Bas is a programmer, scientist, and IT manager. At Rabobank, he works as Technology Lead in the AI, Data, and Analytics domain. His academic background is in Artificial Intelligence and Informatics. His research on reference architectures for big data solutions was published at the IEEE conference ICITST 2013. Bas has a background in software development, design and architecture with a broad technical view from C++ to Prolog to Scala. He occasionally teaches programming courses and is a regular speaker on conferences and informal meetings, where he brings a mixture of market context, his own vision, business cases, architecture and source code in an enthusiastic way towards his audience.
Streaming Analytics (or Fast Data processing) is becoming an increasingly popular subject in the financial sector. There are two main reasons for this development. First, more and more data has to be analyze in real-time to prevent fraud; all transactions that are being processed by banks have to pass and ever-growing number of tests to make sure that the money is coming from and going to legitimate sources. Second, customers want to have friction-less mobile experiences while managing their money, such as immediate notifications and personal advise based on their online behavior and other users’ actions.
A typical streaming analytics solution follows a 'pipes and filters' pattern that consists of three main steps: detecting patterns on raw event data (Complex Event Processing), evaluating the outcomes with the aid of business rules and machine learning algorithms, and deciding on the next action. At the core of this architecture is the execution of predictive models that operate on enormous amounts of never-ending data streams.
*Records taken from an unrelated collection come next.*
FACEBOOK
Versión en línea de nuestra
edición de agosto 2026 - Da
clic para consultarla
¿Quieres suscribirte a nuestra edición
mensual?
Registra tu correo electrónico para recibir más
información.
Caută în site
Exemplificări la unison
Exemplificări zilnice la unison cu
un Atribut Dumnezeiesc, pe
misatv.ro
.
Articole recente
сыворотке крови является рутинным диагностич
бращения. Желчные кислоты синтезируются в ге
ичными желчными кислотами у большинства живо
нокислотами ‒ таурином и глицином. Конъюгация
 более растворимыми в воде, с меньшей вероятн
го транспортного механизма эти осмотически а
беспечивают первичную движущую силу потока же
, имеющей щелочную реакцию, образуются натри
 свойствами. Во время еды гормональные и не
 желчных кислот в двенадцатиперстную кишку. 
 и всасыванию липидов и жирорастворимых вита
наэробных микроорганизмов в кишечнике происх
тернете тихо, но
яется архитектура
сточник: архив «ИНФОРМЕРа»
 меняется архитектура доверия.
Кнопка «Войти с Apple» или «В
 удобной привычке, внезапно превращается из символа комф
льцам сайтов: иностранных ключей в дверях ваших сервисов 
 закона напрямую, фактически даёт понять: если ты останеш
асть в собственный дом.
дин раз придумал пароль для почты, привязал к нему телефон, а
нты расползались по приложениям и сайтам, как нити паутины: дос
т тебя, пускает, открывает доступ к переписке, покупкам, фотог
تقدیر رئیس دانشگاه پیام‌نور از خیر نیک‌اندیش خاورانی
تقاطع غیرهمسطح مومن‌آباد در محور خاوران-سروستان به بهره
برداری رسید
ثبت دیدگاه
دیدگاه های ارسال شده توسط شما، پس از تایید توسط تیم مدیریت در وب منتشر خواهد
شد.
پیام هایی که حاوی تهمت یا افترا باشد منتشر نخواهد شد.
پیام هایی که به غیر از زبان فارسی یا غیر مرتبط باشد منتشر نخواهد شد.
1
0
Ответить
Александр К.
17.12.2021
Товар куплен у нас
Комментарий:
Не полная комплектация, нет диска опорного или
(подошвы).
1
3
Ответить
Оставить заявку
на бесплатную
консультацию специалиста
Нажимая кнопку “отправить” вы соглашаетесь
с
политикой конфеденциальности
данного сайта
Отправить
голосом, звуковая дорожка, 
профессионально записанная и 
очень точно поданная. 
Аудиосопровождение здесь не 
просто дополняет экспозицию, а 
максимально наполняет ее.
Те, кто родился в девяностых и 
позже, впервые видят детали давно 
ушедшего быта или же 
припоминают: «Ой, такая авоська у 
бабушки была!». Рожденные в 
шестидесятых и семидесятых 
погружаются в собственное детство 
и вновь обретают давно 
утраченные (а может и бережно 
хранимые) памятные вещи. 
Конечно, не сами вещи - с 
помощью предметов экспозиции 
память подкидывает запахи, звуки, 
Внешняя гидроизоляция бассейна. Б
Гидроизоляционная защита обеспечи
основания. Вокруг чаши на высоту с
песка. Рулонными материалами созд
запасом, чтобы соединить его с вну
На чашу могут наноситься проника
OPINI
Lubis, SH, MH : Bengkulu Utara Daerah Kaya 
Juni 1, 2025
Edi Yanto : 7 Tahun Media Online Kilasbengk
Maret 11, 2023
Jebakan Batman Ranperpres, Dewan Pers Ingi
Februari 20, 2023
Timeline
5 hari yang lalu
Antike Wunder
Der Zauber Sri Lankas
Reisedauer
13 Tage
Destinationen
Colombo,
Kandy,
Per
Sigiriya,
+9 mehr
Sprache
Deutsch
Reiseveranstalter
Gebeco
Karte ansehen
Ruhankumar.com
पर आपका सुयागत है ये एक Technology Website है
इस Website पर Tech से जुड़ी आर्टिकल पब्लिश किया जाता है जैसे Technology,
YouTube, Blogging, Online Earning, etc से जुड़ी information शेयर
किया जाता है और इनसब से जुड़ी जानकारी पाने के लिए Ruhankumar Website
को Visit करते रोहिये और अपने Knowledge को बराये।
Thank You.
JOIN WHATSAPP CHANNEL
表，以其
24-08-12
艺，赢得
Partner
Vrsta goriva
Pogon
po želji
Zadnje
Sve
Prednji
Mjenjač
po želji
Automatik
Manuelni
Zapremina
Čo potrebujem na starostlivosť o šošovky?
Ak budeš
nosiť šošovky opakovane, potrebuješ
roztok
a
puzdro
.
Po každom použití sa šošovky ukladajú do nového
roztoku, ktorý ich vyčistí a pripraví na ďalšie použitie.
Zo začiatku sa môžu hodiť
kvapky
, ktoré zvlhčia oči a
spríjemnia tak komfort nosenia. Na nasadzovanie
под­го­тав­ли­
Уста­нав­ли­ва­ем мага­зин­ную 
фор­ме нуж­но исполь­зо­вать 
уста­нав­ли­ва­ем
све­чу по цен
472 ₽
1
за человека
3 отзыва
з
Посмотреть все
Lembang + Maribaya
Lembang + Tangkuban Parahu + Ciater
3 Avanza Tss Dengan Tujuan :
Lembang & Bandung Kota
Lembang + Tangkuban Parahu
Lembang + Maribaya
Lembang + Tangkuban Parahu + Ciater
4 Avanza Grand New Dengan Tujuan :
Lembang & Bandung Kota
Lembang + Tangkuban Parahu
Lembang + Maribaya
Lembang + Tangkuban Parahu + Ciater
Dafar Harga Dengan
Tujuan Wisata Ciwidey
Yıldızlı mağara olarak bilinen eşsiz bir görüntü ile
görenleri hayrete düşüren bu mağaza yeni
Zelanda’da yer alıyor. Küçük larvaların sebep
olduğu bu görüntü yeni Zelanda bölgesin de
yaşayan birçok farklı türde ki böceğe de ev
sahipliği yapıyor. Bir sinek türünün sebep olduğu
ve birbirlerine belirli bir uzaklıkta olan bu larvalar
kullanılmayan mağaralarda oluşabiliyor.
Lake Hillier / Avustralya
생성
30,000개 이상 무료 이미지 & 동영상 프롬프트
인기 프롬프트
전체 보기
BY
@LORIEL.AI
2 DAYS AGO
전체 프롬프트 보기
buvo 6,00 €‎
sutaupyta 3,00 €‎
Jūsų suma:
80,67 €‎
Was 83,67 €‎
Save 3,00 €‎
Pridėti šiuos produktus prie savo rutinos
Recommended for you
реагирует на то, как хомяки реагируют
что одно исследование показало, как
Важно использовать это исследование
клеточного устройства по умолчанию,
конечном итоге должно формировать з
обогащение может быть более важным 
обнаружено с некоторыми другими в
In this talk, I'll present an architecture for streaming analytics solutions that covers many use cases that follow this pattern: actionable insights, fraud detection, log parsing, traffic analysis, factory data, the IoT, and others. I'll go through a few architecture challenges that will arise when dealing with streaming data, such as latency issues, event time vs server time, and exactly-once processing. The solution is build on the KISSS stack: Kafka, Ignite, and Spark Structured Streaming. The solution is open source and available on GitHub.